I have Nolvadex on hand. Any other suggestions?


----------



## workingatit43 (Aug 7, 2008)

moopsimoo said:


> I have Nolvadex on hand. Any other suggestions?




That will be fine for pct. But are you running support supps during you cycle. I would have suggested hawthorne berry but it really needs to be pre-loaded before starting Tren can be a blood pressure killer.


----------



## zombul (Aug 8, 2008)

moopsimoo said:


> I have Nolvadex on hand. Any other suggestions?



 That is No*l*vadex not Novadex?


----------



## moopsimoo (Aug 17, 2008)

We'll its been over a month still nothing noticable, Im weighing in at 167lbs.(+3lbs) Strength gains have been minimal.


----------



## ZECH (Aug 18, 2008)

Weight gain will come from your diet.


----------



## workingatit43 (Aug 18, 2008)

moopsimoo said:


> We'll its been over a month still nothing noticable, Im weighing in at 167lbs.(+3lbs) Strength gains have been minimal.

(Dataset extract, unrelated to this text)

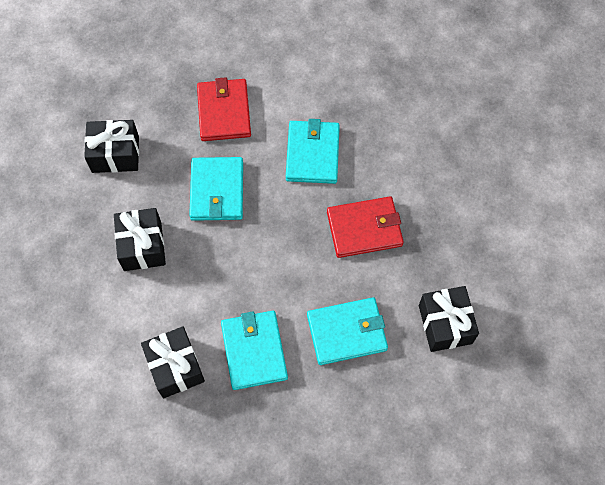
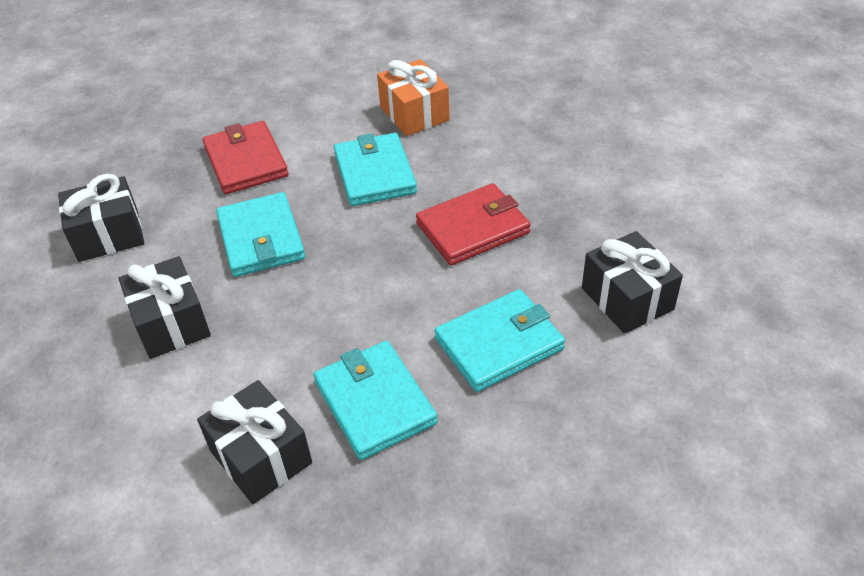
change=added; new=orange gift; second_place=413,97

I would have thought results would be better. What is you diet looking like?


----------



## moopsimoo (Aug 19, 2008)

workingatit43 said:


> I would have thought results would be better. What is you diet looking like?




On Avg 
Morn:6:30am Fruit/Veggie mix with protein
2 Eggs pemeal bacon on toast

9:30am: 2 turkey sandwiches
2 types of fruit 
yogurt

Lunch: 2cups whole wheat pasta
1 cajunchicken sandwhich
yorgurt or cottage cheese
apple

4:00 2 eggs 
pemeal bacon
salad
(I have cheated at this time I'll stop in a pizza joint on the way home)


5:15 !Workout! 1hr- 1hr:20mins

6:00 Protein shake

7:15 Usually fish with soup or a roastbeef stew

9:00 I usually munch on some crispy minis or rice chips. fudgesicle here an there.
What do ya think? I know I could add some more protein in there


----------



## moopsimoo (Aug 19, 2008)

Heres a little personal info about me. 1.5 years ago I had my weight up to 187 I was tryin to bulk up, but it really wasnt a lean gain. got my strength up alot I was working in a factory sitting on my ass all day.  Im in construction now, obviously a huge change to the body.   Now that its summer Im trying to get leaner gains. just cant seem to get it.  Ah well, Im happy with the way I look, Theres just always room for improvement.
currently --5'8 167 benching 225 10xs for warm up

Goal--173 while benching 225 15xs for warm up


----------